Offspring Approach Latest Video
Before the filming of the video “(Not Get My) Head Around You,” the second single from the latest album Offspring, Splinter, Dexter, Noodles and company are preparing for their close-ups. All 125 of them.
More than that many cameras were used to film the clip, the director Joseph Kahn (Britney Spears, Eminem), which is described as “the best video performance.” The 19 hours of production, which was shot late last month, the band needed to play in dealing with the multitude of lenses. Each camera footage will be edited together for a circular chamber effect similar to the “Matrix” movies “bullet time”.
The performance-based clip is a complete reversal of the videotape of the last, the narrative “Hit That,” in which the group has been totally absent from the hearing (see “Lens Recap: The Story Behind The Offspring” Hit That “).
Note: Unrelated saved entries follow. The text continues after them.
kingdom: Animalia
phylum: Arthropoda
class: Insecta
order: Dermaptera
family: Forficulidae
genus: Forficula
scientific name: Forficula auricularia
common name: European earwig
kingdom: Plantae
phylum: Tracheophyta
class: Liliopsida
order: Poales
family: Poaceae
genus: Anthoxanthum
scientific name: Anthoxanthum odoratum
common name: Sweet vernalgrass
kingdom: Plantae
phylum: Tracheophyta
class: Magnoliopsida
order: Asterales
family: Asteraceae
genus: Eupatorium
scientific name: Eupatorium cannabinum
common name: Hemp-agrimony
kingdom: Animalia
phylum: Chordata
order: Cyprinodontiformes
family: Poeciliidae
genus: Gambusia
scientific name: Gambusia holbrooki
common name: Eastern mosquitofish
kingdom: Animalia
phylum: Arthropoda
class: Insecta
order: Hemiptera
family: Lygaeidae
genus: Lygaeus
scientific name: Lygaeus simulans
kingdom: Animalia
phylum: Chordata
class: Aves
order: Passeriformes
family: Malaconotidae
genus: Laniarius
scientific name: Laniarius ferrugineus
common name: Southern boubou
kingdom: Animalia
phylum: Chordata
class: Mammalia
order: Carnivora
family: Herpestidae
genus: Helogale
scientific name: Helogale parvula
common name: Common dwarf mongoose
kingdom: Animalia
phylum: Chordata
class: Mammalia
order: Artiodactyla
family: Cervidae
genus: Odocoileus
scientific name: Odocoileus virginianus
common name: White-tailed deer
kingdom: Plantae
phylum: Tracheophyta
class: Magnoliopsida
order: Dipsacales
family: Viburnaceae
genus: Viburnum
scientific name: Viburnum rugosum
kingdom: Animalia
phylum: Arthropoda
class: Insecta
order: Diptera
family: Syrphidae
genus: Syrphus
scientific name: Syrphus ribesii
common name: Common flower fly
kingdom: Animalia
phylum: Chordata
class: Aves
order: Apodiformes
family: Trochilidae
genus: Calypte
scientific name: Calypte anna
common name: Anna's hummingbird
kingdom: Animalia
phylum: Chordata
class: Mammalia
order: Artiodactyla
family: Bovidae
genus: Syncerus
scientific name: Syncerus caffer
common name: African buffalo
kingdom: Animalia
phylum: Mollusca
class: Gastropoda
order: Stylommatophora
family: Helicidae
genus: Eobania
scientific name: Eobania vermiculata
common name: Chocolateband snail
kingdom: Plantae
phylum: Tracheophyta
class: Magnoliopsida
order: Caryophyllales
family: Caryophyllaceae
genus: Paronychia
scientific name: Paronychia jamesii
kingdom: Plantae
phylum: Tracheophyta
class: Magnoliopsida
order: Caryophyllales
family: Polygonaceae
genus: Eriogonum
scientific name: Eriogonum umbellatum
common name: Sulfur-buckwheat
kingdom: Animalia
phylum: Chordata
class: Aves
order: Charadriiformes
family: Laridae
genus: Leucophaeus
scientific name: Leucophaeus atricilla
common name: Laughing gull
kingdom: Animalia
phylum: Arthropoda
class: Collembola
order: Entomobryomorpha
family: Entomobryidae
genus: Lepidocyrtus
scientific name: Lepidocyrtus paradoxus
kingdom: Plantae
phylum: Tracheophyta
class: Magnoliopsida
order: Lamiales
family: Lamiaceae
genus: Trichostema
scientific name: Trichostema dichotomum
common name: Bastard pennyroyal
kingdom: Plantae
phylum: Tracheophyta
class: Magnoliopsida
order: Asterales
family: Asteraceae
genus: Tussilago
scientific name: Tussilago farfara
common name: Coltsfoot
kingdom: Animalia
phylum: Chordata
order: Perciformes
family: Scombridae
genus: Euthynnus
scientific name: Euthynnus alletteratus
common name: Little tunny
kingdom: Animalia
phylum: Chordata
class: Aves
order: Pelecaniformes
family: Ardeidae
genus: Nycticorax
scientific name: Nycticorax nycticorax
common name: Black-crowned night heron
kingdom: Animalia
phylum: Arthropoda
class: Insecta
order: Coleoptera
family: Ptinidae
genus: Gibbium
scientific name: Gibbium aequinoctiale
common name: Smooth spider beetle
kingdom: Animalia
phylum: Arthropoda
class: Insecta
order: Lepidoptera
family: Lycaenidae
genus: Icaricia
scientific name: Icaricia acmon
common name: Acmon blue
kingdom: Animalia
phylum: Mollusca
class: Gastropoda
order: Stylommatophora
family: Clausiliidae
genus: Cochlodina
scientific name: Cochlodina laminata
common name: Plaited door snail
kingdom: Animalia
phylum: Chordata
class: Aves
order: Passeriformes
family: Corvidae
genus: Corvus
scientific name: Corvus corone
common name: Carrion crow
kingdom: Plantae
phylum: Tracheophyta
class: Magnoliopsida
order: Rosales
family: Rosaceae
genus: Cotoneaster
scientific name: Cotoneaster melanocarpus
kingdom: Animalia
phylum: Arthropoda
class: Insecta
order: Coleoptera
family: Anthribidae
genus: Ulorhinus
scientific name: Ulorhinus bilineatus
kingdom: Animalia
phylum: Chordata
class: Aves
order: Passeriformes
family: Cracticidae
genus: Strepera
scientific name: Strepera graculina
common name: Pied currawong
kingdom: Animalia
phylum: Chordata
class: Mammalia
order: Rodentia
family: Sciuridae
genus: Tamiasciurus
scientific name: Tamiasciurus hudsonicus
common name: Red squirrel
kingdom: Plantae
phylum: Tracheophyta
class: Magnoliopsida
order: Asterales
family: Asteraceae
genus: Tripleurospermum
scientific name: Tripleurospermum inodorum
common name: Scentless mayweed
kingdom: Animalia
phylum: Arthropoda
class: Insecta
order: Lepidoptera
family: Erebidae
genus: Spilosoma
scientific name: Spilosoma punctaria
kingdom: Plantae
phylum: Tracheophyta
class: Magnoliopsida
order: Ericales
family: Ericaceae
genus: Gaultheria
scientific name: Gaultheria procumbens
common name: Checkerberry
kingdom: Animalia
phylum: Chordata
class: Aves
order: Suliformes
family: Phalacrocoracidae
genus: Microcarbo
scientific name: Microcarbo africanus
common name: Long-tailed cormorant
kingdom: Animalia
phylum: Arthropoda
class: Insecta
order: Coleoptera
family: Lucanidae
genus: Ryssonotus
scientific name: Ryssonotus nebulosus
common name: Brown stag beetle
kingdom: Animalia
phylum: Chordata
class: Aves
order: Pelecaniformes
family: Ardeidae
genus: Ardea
“With video, which is very important in Latin America,” said singer Dexter Holland. “Because it is one thing to hear a song too much on the radio, and you go, ‘Maybe I am sick of this song. “But if a group can be made in the video and what he sees too, is not video, but you get sick of the band.”
The song, which appeared on the radio last week, is a return to the mid-1990 Offspring, Smash-time way. The whoa-oh-oh shattering guitars and choruses are closer to his breakthrough songs like “Come Out and Play” of his 1998 novelty hit “Pretty Fly (For a White Guy)” and the mid-tempo along singing “Hit That.” No matter how far the Offspring may stretch their creativity, Holland said his old school punk influences always permeate their albums.
“It’s the nature of being at the heart of what we do,” he said. “That is the kind of music that inspired us to start a band. Bands I grew up listening to Orange County, groups such as adolescents and TSOL And then, of course, Kennedy had not died and the Ramones and all is one thing, A many more people.